Task statement> Below are some records. Return exactly the lines from the one containing "C. Linux Fedora" through the one containing "54 JOURNAL OF OBJECT TECHNOLOGY VOL. 6, NO. 1", both included, and only those.

Provided information>
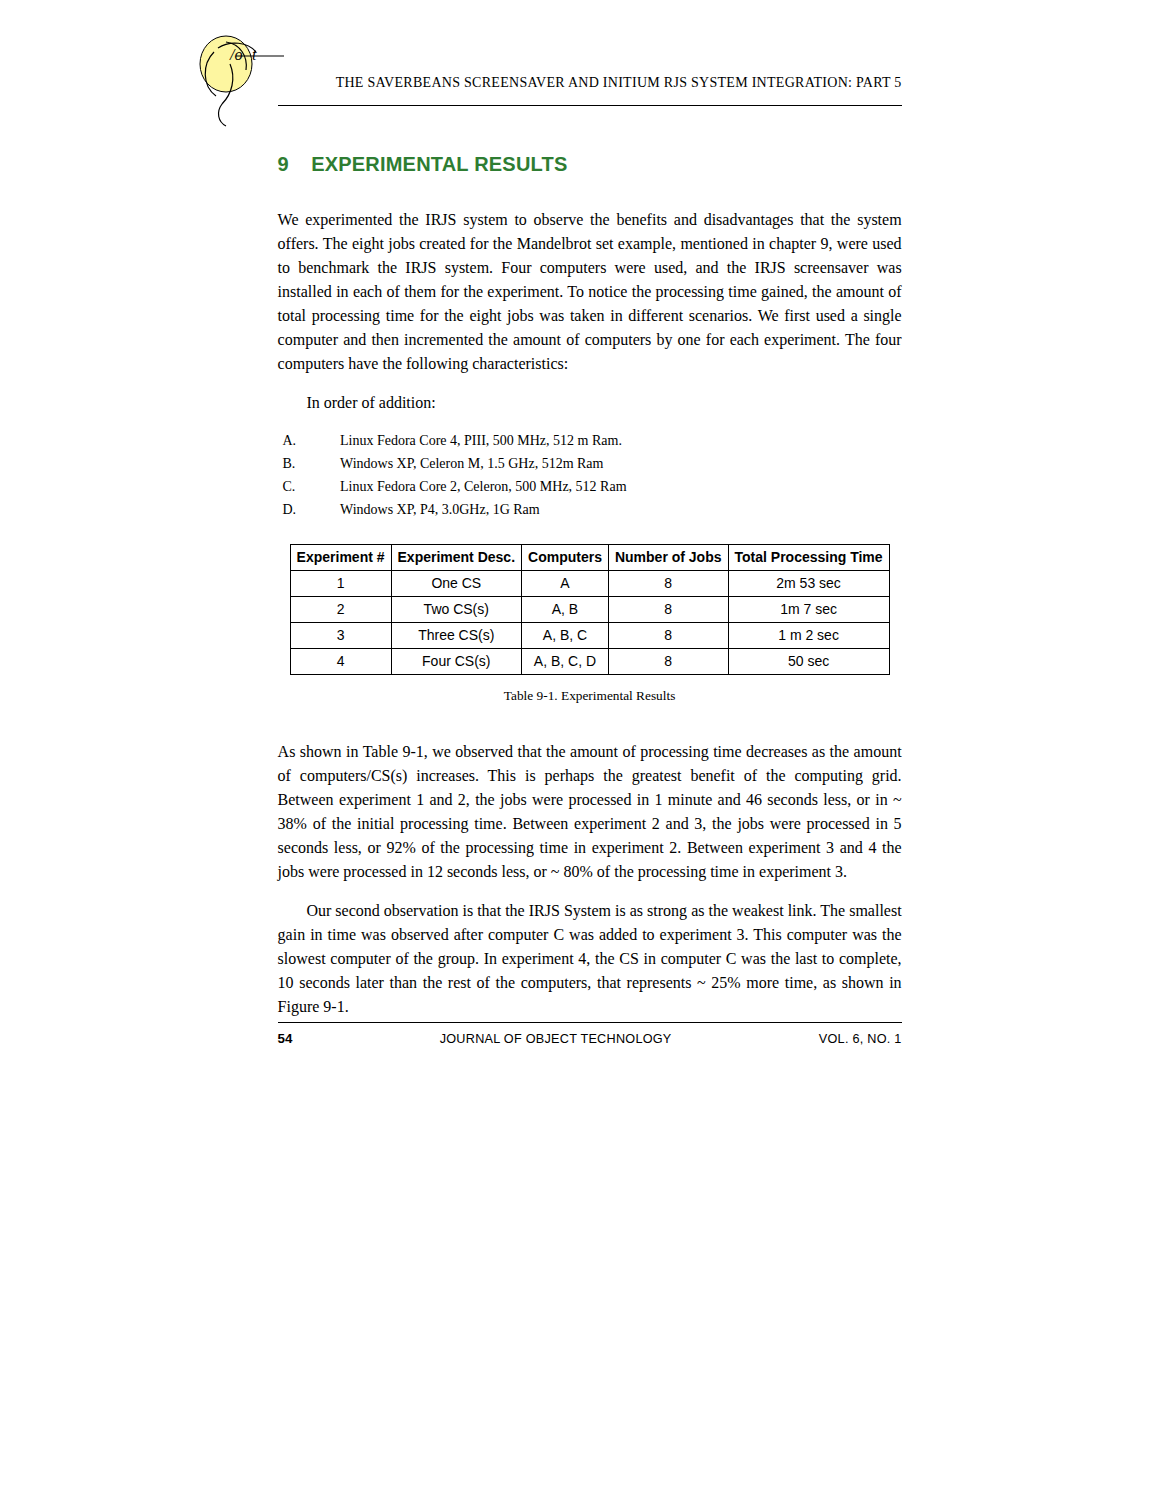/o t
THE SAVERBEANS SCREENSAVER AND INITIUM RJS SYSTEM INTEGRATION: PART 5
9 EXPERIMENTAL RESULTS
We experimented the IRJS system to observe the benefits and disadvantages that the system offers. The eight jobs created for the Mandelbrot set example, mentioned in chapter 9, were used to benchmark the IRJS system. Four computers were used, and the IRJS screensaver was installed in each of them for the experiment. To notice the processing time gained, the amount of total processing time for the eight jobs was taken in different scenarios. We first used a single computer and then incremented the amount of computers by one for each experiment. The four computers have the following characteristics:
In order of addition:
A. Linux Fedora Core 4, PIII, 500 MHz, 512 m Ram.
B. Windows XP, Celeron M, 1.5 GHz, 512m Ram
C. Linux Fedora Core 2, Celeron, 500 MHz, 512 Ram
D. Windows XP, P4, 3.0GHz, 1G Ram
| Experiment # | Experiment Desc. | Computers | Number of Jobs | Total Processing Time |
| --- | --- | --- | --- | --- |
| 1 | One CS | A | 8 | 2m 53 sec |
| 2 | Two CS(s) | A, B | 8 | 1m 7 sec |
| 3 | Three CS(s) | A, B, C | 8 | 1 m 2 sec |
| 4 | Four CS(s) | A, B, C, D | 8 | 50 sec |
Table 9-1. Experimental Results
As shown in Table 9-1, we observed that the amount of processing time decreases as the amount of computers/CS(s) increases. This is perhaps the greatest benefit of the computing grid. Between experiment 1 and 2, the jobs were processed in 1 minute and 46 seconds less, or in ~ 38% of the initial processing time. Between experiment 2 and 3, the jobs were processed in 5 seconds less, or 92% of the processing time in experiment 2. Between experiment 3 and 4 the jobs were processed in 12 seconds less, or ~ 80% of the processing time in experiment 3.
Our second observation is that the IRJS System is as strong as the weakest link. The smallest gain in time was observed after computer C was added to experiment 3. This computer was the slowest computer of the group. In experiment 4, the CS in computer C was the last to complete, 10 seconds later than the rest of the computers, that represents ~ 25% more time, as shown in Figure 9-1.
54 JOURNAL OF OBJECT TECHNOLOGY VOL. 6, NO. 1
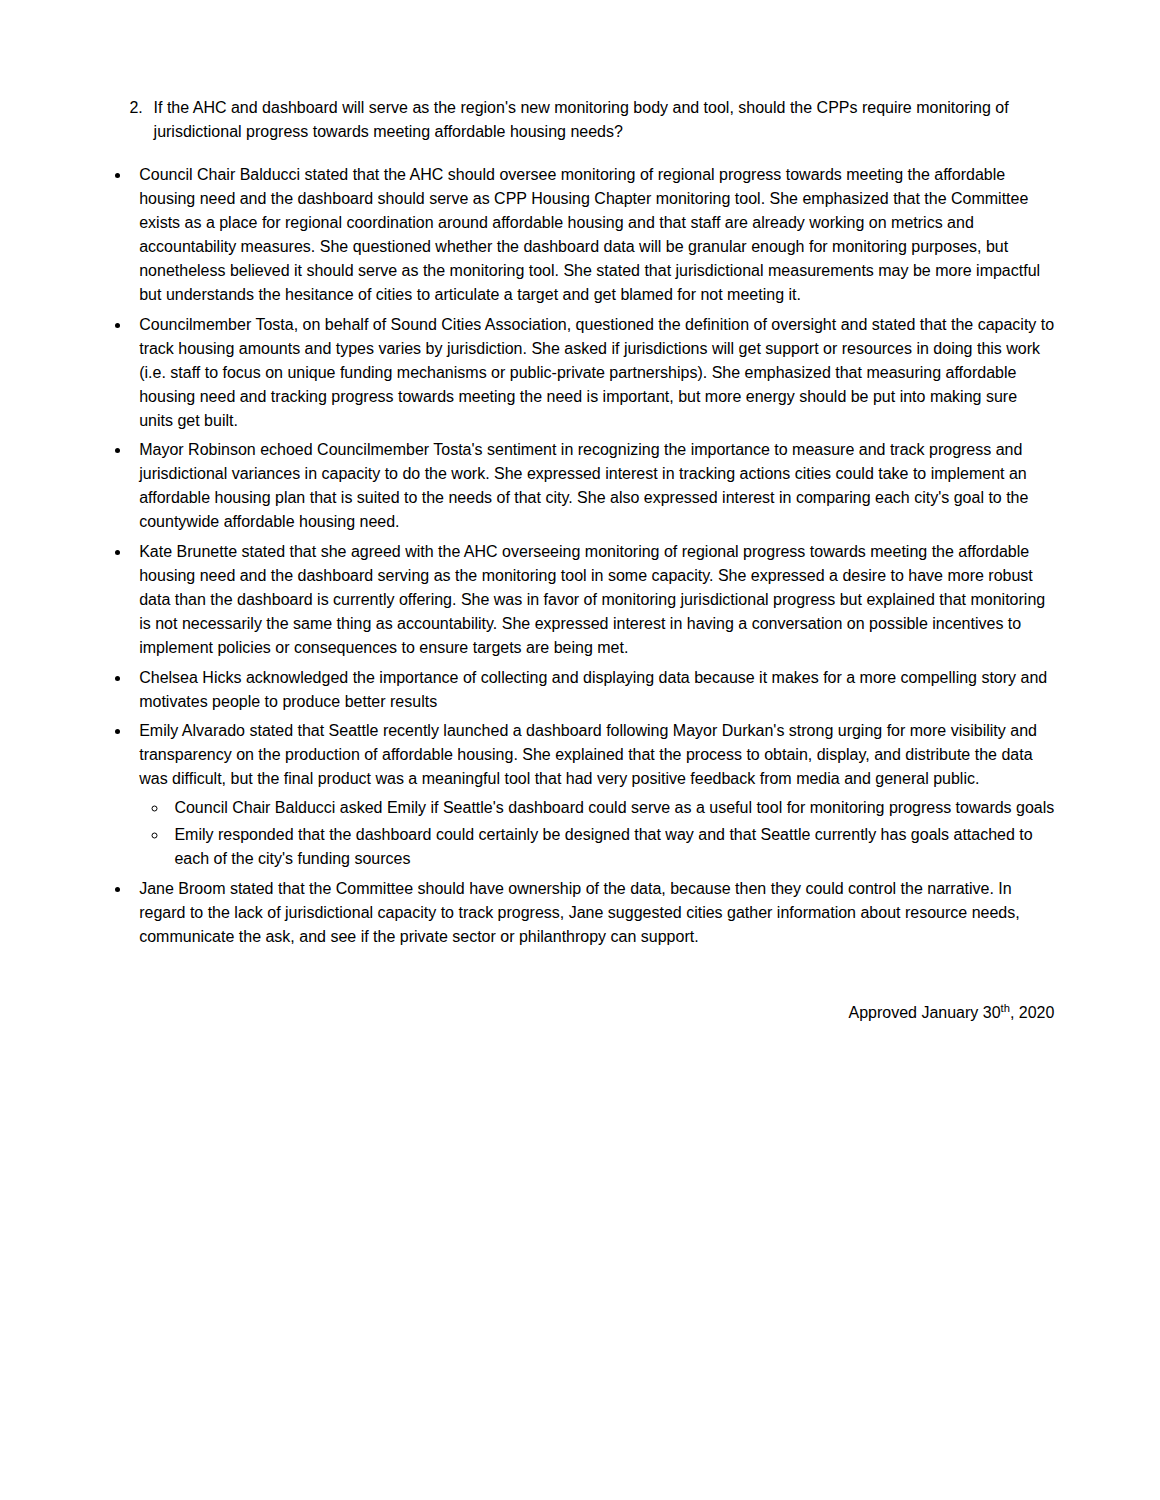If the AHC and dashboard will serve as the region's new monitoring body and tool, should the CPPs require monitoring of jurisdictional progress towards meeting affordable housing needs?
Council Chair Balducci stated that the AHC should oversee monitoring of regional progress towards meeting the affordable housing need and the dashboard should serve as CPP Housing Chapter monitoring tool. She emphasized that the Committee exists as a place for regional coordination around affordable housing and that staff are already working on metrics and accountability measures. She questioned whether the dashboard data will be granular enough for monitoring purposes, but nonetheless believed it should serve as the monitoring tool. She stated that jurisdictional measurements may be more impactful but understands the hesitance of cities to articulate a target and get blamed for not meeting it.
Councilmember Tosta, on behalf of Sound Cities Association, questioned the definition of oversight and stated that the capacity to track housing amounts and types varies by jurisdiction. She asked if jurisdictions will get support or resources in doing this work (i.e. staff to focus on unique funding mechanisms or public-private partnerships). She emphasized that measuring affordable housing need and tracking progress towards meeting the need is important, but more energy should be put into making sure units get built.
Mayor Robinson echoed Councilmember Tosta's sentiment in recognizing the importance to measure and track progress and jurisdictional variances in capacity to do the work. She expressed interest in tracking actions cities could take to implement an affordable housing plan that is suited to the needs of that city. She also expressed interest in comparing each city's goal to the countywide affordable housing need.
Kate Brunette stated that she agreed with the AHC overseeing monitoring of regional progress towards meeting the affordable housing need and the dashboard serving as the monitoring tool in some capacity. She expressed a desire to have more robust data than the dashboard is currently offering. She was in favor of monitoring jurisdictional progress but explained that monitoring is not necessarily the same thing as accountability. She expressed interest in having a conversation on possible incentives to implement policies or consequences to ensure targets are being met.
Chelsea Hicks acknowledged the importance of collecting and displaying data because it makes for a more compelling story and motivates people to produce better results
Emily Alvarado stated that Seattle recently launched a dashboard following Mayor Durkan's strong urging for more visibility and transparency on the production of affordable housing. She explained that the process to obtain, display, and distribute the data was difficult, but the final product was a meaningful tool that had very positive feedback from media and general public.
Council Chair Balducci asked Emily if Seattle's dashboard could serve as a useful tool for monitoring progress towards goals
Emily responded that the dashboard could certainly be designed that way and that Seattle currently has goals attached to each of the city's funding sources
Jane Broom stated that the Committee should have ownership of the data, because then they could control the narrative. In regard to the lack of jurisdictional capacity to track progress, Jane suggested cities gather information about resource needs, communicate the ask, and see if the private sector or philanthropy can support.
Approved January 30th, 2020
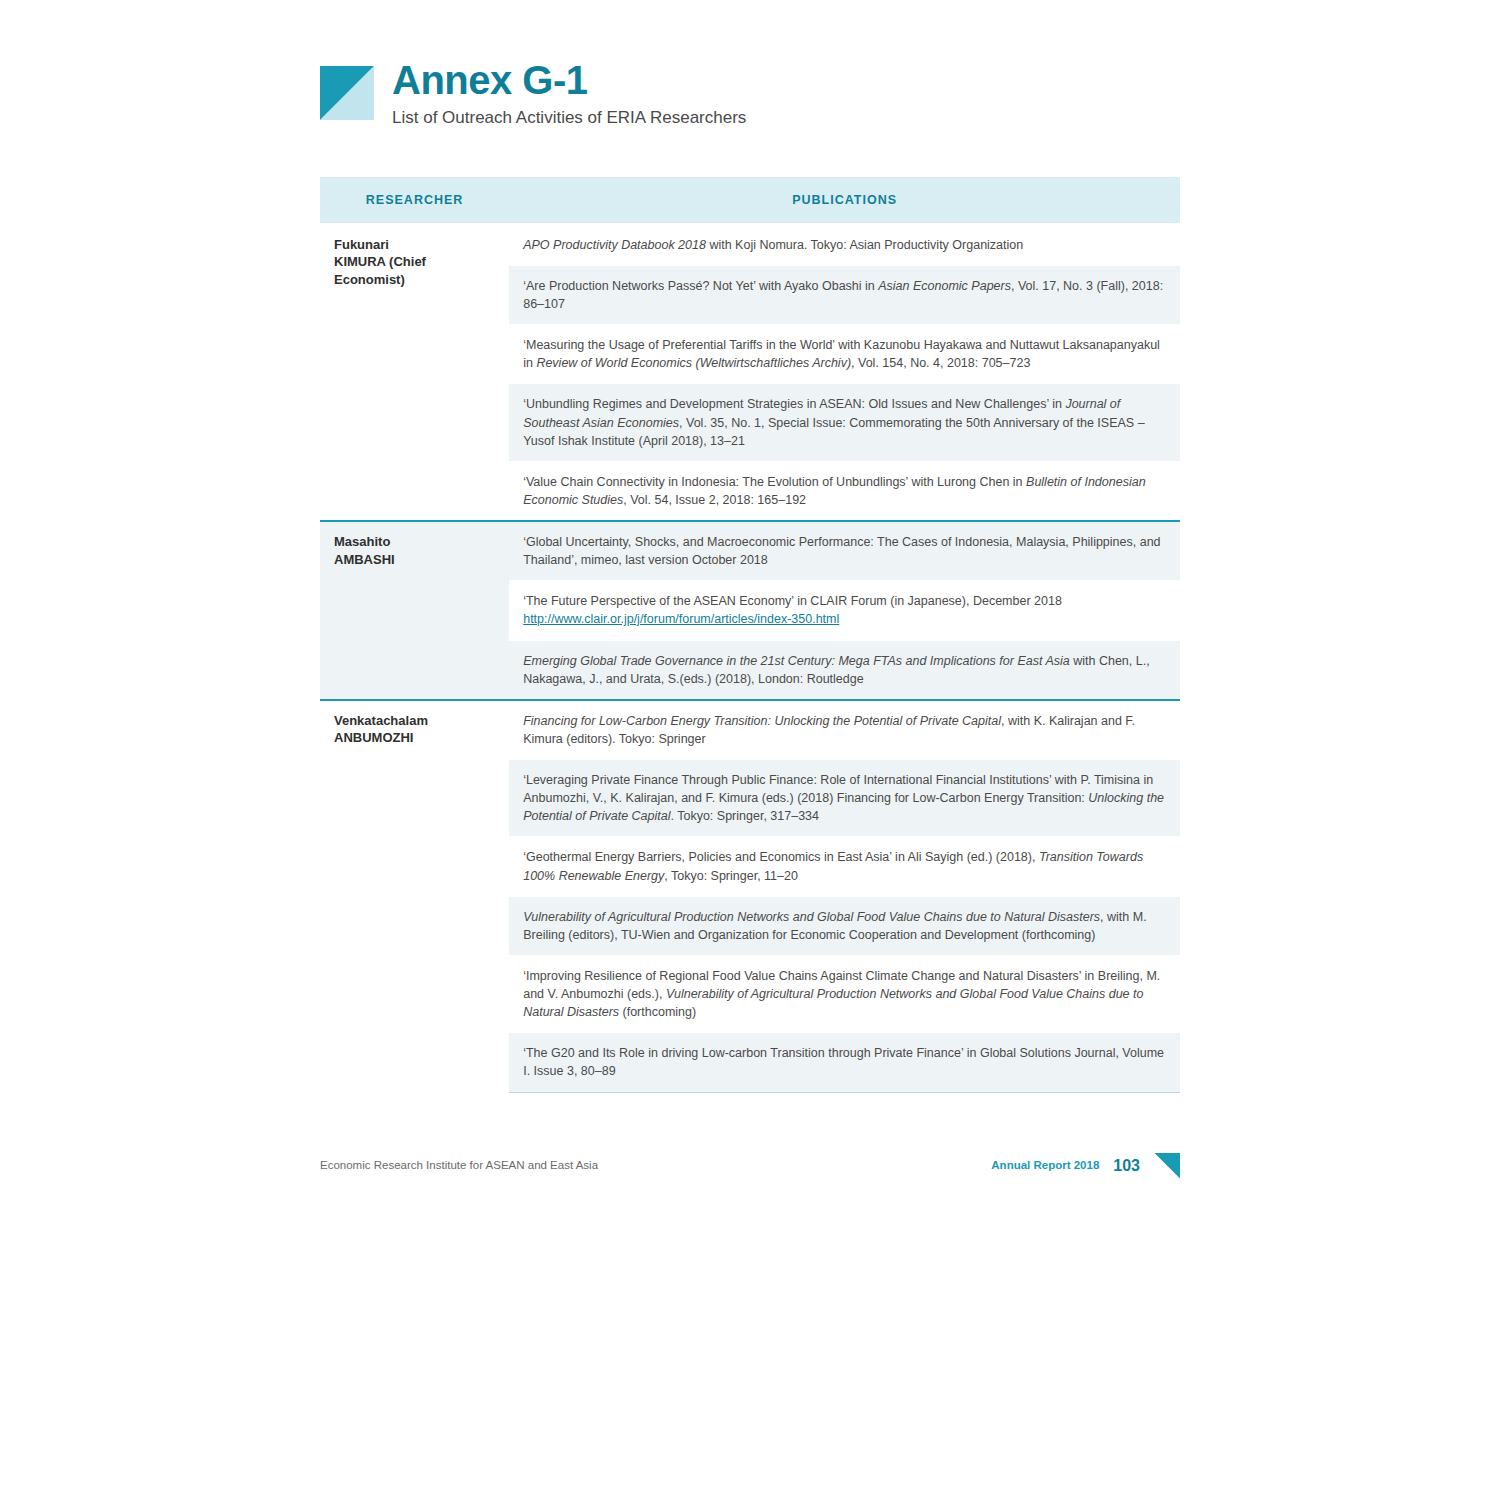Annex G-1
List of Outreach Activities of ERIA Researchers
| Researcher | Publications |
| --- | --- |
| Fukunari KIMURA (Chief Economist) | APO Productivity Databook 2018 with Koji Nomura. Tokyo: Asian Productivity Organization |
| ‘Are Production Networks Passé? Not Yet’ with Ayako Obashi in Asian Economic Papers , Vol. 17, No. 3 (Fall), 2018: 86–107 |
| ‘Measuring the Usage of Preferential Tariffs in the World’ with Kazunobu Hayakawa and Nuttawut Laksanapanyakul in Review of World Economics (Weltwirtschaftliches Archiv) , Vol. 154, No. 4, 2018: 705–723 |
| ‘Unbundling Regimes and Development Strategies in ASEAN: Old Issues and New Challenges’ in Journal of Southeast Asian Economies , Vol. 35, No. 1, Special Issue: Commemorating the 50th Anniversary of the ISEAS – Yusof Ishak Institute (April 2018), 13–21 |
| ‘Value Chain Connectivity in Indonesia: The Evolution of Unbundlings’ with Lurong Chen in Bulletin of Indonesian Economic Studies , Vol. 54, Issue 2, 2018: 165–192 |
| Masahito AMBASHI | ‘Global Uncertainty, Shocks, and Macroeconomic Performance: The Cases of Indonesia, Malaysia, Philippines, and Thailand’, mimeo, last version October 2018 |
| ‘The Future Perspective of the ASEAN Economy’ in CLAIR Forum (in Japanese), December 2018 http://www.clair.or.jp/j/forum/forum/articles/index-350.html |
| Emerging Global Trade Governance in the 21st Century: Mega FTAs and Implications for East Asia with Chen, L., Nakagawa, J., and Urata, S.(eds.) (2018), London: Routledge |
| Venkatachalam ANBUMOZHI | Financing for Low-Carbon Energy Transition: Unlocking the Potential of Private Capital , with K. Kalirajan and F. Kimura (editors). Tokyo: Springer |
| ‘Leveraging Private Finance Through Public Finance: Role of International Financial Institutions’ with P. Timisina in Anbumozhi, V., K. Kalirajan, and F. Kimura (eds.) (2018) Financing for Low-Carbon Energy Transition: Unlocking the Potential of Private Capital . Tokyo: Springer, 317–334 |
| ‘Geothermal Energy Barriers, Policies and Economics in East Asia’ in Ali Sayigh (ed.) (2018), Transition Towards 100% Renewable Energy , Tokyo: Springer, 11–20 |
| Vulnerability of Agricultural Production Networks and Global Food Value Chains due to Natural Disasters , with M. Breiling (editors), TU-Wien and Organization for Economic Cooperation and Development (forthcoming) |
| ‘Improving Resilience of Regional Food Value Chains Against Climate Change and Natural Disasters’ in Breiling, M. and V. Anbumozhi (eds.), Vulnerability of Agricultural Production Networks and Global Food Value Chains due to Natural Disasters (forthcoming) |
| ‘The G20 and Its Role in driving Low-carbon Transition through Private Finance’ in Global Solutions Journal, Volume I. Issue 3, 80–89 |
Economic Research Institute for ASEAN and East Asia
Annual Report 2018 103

Output of the task>
C. Linux Fedora Core 2, Celeron, 500 MHz, 512 Ram
D. Windows XP, P4, 3.0GHz, 1G Ram
| Experiment # | Experiment Desc. | Computers | Number of Jobs | Total Processing Time |
| --- | --- | --- | --- | --- |
| 1 | One CS | A | 8 | 2m 53 sec |
| 2 | Two CS(s) | A, B | 8 | 1m 7 sec |
| 3 | Three CS(s) | A, B, C | 8 | 1 m 2 sec |
| 4 | Four CS(s) | A, B, C, D | 8 | 50 sec |
Table 9-1. Experimental Results
As shown in Table 9-1, we observed that the amount of processing time decreases as the amount of computers/CS(s) increases. This is perhaps the greatest benefit of the computing grid. Between experiment 1 and 2, the jobs were processed in 1 minute and 46 seconds less, or in ~ 38% of the initial processing time. Between experiment 2 and 3, the jobs were processed in 5 seconds less, or 92% of the processing time in experiment 2. Between experiment 3 and 4 the jobs were processed in 12 seconds less, or ~ 80% of the processing time in experiment 3.
Our second observation is that the IRJS System is as strong as the weakest link. The smallest gain in time was observed after computer C was added to experiment 3. This computer was the slowest computer of the group. In experiment 4, the CS in computer C was the last to complete, 10 seconds later than the rest of the computers, that represents ~ 25% more time, as shown in Figure 9-1.
54 JOURNAL OF OBJECT TECHNOLOGY VOL. 6, NO. 1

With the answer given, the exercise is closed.